Himeko resserra la main sur la poignée de son cartable et elle se mit en route.

C'est fini tout ça, se rappela-t-elle.

Elle ne put s'empêcher cependant de jeter un œil alentour.

Tu fais quoi, là ? Se sermonna-t-elle, tu joues à la midinette débile ? Il est beau le chef de gang !

Parvenue aux casiers à chaussures, Himeko examina le sien avant de l'ouvrir. Les brimades dont elle avait souffert avaient diminué quand elle avait commencé à répondre du tac au tac, mais il y avait toujours un ou deux petits malins qui trouvaient drôle de jeter ses affaires ou de remplir son casier ou son bureau avec de la terre.

Rien cette fois. Bonne nouvelle.

Bonne nouvelle tu dis ? Ironisa une petite voix dans sa tête. Tu crois quoi ? Que ça va être une journée merveilleuse toute en paillettes et confettis ?

– La ferme, grogna-t-elle.

Elle se dirigea vers sa classe et passa le reste de la journée à s'efforcer de penser à autre chose qu'à Takashi, au visage de Takashi, à son sourire, à sa main dans la sienne, à sa chaleur, à sa voix...

Ce fut un échec cuisant.

C'est qu'un garçon, se répéta-t-elle, les rues en sont pleines, je peux avoir qui je veux.

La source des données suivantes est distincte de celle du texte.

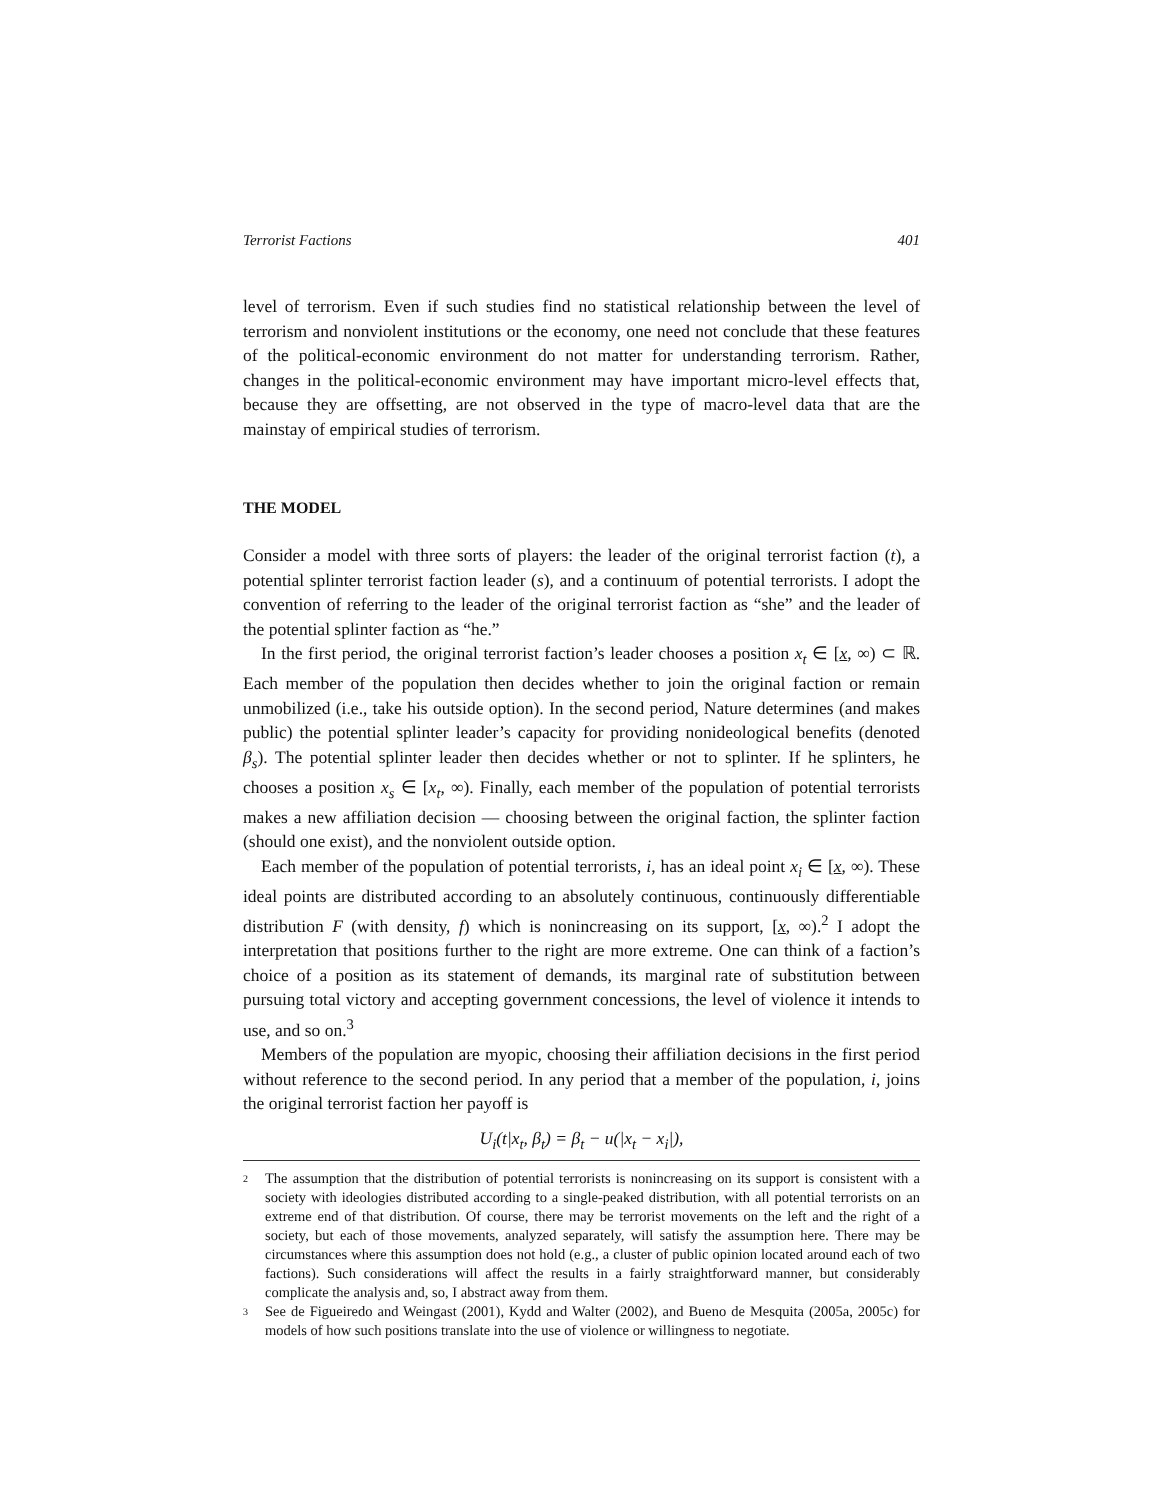Terrorist Factions 401
level of terrorism. Even if such studies find no statistical relationship between the level of terrorism and nonviolent institutions or the economy, one need not conclude that these features of the political-economic environment do not matter for understanding terrorism. Rather, changes in the political-economic environment may have important micro-level effects that, because they are offsetting, are not observed in the type of macro-level data that are the mainstay of empirical studies of terrorism.
THE MODEL
Consider a model with three sorts of players: the leader of the original terrorist faction (t), a potential splinter terrorist faction leader (s), and a continuum of potential terrorists. I adopt the convention of referring to the leader of the original terrorist faction as “she” and the leader of the potential splinter faction as “he.”
In the first period, the original terrorist faction’s leader chooses a position x<sub>t</sub> ∈ [x, ∞) ⊂ ℝ. Each member of the population then decides whether to join the original faction or remain unmobilized (i.e., take his outside option). In the second period, Nature determines (and makes public) the potential splinter leader’s capacity for providing nonideological benefits (denoted β<sub>s</sub>). The potential splinter leader then decides whether or not to splinter. If he splinters, he chooses a position x<sub>s</sub> ∈ [x<sub>t</sub>, ∞). Finally, each member of the population of potential terrorists makes a new affiliation decision — choosing between the original faction, the splinter faction (should one exist), and the nonviolent outside option.
Each member of the population of potential terrorists, i, has an ideal point x<sub>i</sub> ∈ [x, ∞). These ideal points are distributed according to an absolutely continuous, continuously differentiable distribution F (with density, f) which is nonincreasing on its support, [x, ∞).<sup>2</sup> I adopt the interpretation that positions further to the right are more extreme. One can think of a faction’s choice of a position as its statement of demands, its marginal rate of substitution between pursuing total victory and accepting government concessions, the level of violence it intends to use, and so on.<sup>3</sup>
Members of the population are myopic, choosing their affiliation decisions in the first period without reference to the second period. In any period that a member of the population, i, joins the original terrorist faction her payoff is
U<sub>i</sub>(t|x<sub>t</sub>, β<sub>t</sub>) = β<sub>t</sub> − u(|x<sub>t</sub> − x<sub>i</sub>|),
<sup>2</sup> The assumption that the distribution of potential terrorists is nonincreasing on its support is consistent with a society with ideologies distributed according to a single-peaked distribution, with all potential terrorists on an extreme end of that distribution. Of course, there may be terrorist movements on the left and the right of a society, but each of those movements, analyzed separately, will satisfy the assumption here. There may be circumstances where this assumption does not hold (e.g., a cluster of public opinion located around each of two factions). Such considerations will affect the results in a fairly straightforward manner, but considerably complicate the analysis and, so, I abstract away from them.
<sup>3</sup> See de Figueiredo and Weingast (2001), Kydd and Walter (2002), and Bueno de Mesquita (2005a, 2005c) for models of how such positions translate into the use of violence or willingness to negotiate.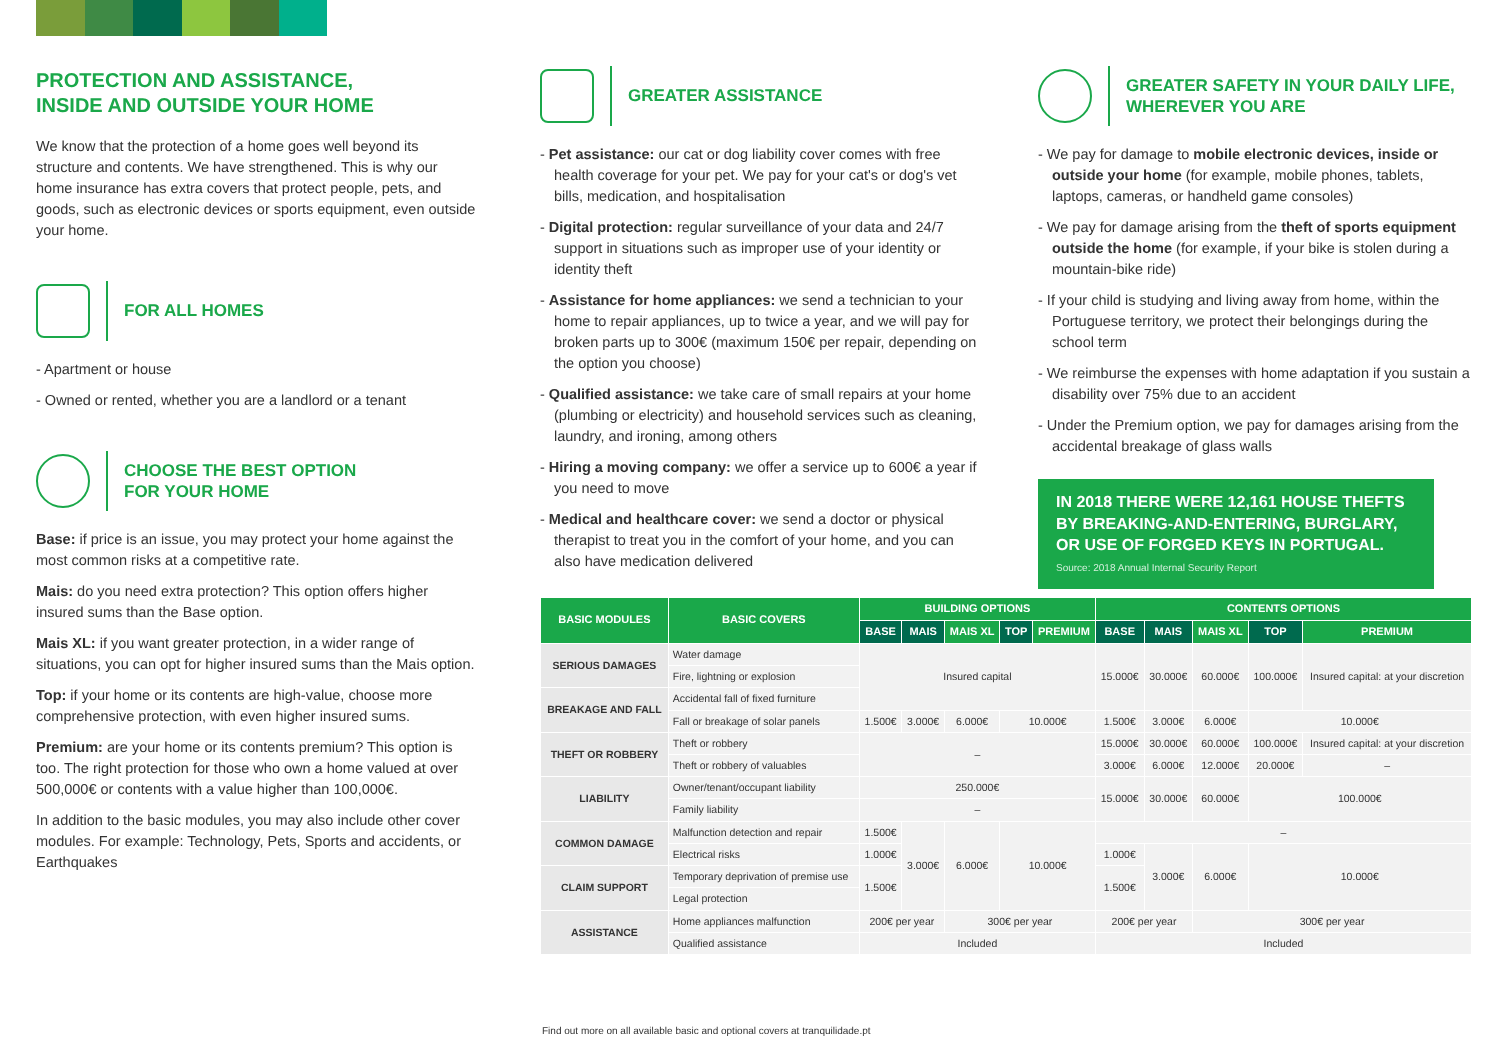PROTECTION AND ASSISTANCE,
INSIDE AND OUTSIDE YOUR HOME
We know that the protection of a home goes well beyond its structure and contents. We have strengthened. This is why our home insurance has extra covers that protect people, pets, and goods, such as electronic devices or sports equipment, even outside your home.
FOR ALL HOMES
- Apartment or house
- Owned or rented, whether you are a landlord or a tenant
CHOOSE THE BEST OPTION
FOR YOUR HOME
Base: if price is an issue, you may protect your home against the most common risks at a competitive rate.
Mais: do you need extra protection? This option offers higher insured sums than the Base option.
Mais XL: if you want greater protection, in a wider range of situations, you can opt for higher insured sums than the Mais option.
Top: if your home or its contents are high-value, choose more comprehensive protection, with even higher insured sums.
Premium: are your home or its contents premium? This option is too. The right protection for those who own a home valued at over 500,000€ or contents with a value higher than 100,000€.
In addition to the basic modules, you may also include other cover modules. For example: Technology, Pets, Sports and accidents, or Earthquakes
GREATER ASSISTANCE
- Pet assistance: our cat or dog liability cover comes with free health coverage for your pet. We pay for your cat's or dog's vet bills, medication, and hospitalisation
- Digital protection: regular surveillance of your data and 24/7 support in situations such as improper use of your identity or identity theft
- Assistance for home appliances: we send a technician to your home to repair appliances, up to twice a year, and we will pay for broken parts up to 300€ (maximum 150€ per repair, depending on the option you choose)
- Qualified assistance: we take care of small repairs at your home (plumbing or electricity) and household services such as cleaning, laundry, and ironing, among others
- Hiring a moving company: we offer a service up to 600€ a year if you need to move
- Medical and healthcare cover: we send a doctor or physical therapist to treat you in the comfort of your home, and you can also have medication delivered
GREATER SAFETY IN YOUR DAILY LIFE,
WHEREVER YOU ARE
- We pay for damage to mobile electronic devices, inside or outside your home (for example, mobile phones, tablets, laptops, cameras, or handheld game consoles)
- We pay for damage arising from the theft of sports equipment outside the home (for example, if your bike is stolen during a mountain-bike ride)
- If your child is studying and living away from home, within the Portuguese territory, we protect their belongings during the school term
- We reimburse the expenses with home adaptation if you sustain a disability over 75% due to an accident
- Under the Premium option, we pay for damages arising from the accidental breakage of glass walls
IN 2018 THERE WERE 12,161 HOUSE THEFTS BY BREAKING-AND-ENTERING, BURGLARY, OR USE OF FORGED KEYS IN PORTUGAL.
Source: 2018 Annual Internal Security Report
| BASIC MODULES | BASIC COVERS | BUILDING OPTIONS | | | | | CONTENTS OPTIONS | | | | |
| --- | --- | --- | --- | --- | --- | --- | --- | --- | --- | --- | --- |
| | | BASE | MAIS | MAIS XL | TOP | PREMIUM | BASE | MAIS | MAIS XL | TOP | PREMIUM |
| SERIOUS DAMAGES | Water damage | Insured capital | | | | | 15.000€ | 30.000€ | 60.000€ | 100.000€ | Insured capital: at your discretion |
| | Fire, lightning or explosion | | | | | | | | | | |
| BREAKAGE AND FALL | Accidental fall of fixed furniture | | | | | | | | | | |
| | Fall or breakage of solar panels | 1.500€ | 3.000€ | 6.000€ | 10.000€ | | 1.500€ | 3.000€ | 6.000€ | 10.000€ | |
| THEFT OR ROBBERY | Theft or robbery | – | | | | | 15.000€ | 30.000€ | 60.000€ | 100.000€ | Insured capital: at your discretion |
| | Theft or robbery of valuables | | | | | | 3.000€ | 6.000€ | 12.000€ | 20.000€ | – |
| LIABILITY | Owner/tenant/occupant liability | 250.000€ | | | | | 15.000€ | 30.000€ | 60.000€ | 100.000€ | |
| | Family liability | – | | | | | | | | | |
| COMMON DAMAGE | Malfunction detection and repair | 1.500€ | 3.000€ | 6.000€ | 10.000€ | | – | | | | |
| | Electrical risks | 1.000€ | | | | | 1.000€ | 3.000€ | 6.000€ | 10.000€ | |
| CLAIM SUPPORT | Temporary deprivation of premise use | 1.500€ | | | | | 1.500€ | | | | |
| | Legal protection | | | | | | | | | | |
| ASSISTANCE | Home appliances malfunction | 200€ per year | | 300€ per year | | | 200€ per year | | 300€ per year | | |
| | Qualified assistance | Included | | | | | Included | | | | |
Find out more on all available basic and optional covers at tranquilidade.pt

Mais Himeko n'en avait pas envie.

À la fin de la journée, elle franchit le hall d'entrée et fut surprise de découvrir Miruki Raito appuyé contre les casiers des troisièmes années, les mains dans les poches.

– Salut, dit-il en se redressant.

– Salut.

– Est-ce que... on peut faire le chemin ensemble jusqu'à la gare ? Dit-il. J'ai pas pu m'excuser correctement la dernière fois, alors, comme j'ai remarqué que tu étais seule aujourd'hui, je voudrais me rattraper.

– Si tu veux, dit-elle.

Ça lui était totalement indifférent. Ils sortirent tous les deux du bâtiment.

– Ça va entre Mitsuya et toi ? Lui demanda-t-il.

– On n'est plus ensemble.

Dire ces mots tout lui avait déchiré la poitrine plus qu'elle l'aurait cru possible et Himeko dut serrer les dents.

– Oh, désolé, dit-il, je ne savais pas.

– C'est bon, lui dit-elle. C'est rien.

Miruki la regarda à la dérobée.

– Du coup... tu accepterais qu'on aille boire un verre un de ces jours ? Dit-il.

Himeko réfléchit.

– Pourquoi pas.

La joie qui se lut sur le visage de Miruki était tellement exubérante que Himeko esquissa un sourire pour la première fois de la journée.

– Il ne te faut pas grand-chose à toi, lui dit-elle en dépassant le portail.




Plus haut, à la fenêtre du club de travaux domestiques, son sourire n'avait pas échappé à quelqu'un d'autre. Takashi se détourna pour se remettre au travail.

Alors c'est bien terminé, se dit-il.

Cette constatation lui donna l'impression de recevoir un coup de couteau en plein cœur.